If ${a^2}{x^2} + 2bx + c = 0$ has one root greater than unity and the other less than unity, then

Question

The options given are: $$A)\; {a}^{2}+2b+c=0\\ B)\; {a}^{2}+2b+c>0\\ C)\; 2b+c<0\\ D)\; 2b+c > 0$$

How do we proceed with this question?

Answer 1

For the sum $s$ and product $p$ of roots we have $x^2-sx+p=0$.

Thus $s=-\frac{2b}{a^2}$ and $p=\frac c{a^2}$.

Let's write the roots $x_1=(1+u)$ and $x_2=(1-v)$ with $u,v>0$.

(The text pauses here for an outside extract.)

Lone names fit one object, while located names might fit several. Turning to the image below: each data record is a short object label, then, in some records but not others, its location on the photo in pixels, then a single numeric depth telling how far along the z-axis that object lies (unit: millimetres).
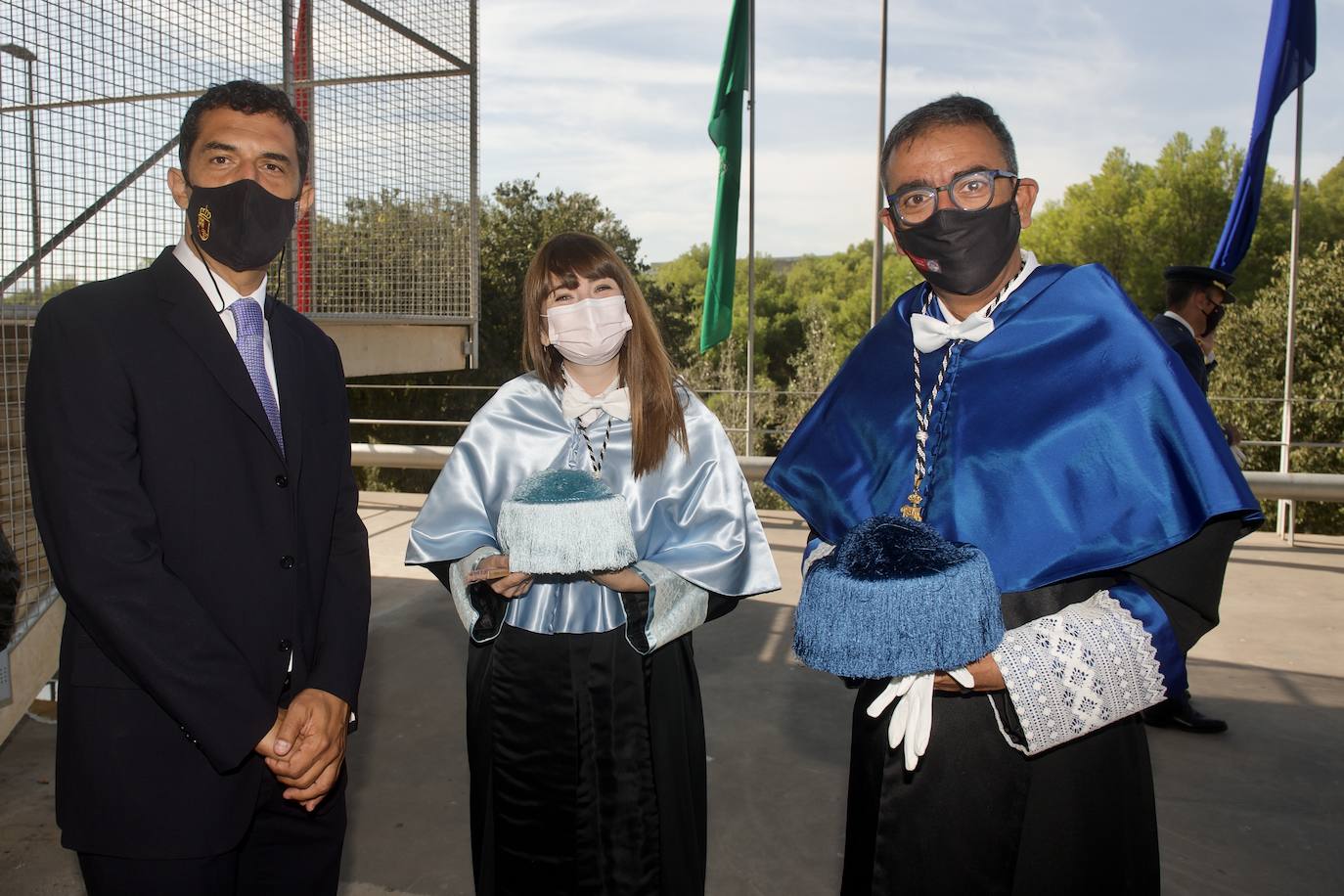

We get $s=2+u-v$ and $p=(1+u)(1-v)=1+u-v-uv=s-uv-1$

We arrive to the condition $$s-p=1+uv>1$$

Which is $-(2b+c)>a^2\quad$ and only $(C)$ fulfils this.

Answer 2

Let $p(x)=a^2x^2+2bx+c$. If the roots are $r_1\lt1\lt r_2$, then we must have $p(1)\lt0$, since $p(x)$ is a quadratic with positive lead coefficient $a^2$ -- i.e., it's an upward-pointing parabola. (Note, we can't have $a=0$ since we're told there are two roots.) Thus we have

$$a^2+2b+c\lt0$$

which rules out all options except C).

Alternatively, the quadratic $x^2-2x$, which has roots $0$ and $2$ with $a^2=1$, $b=-1$ and $c=0$, is a counterexample to A), B), and D), leaving only option C).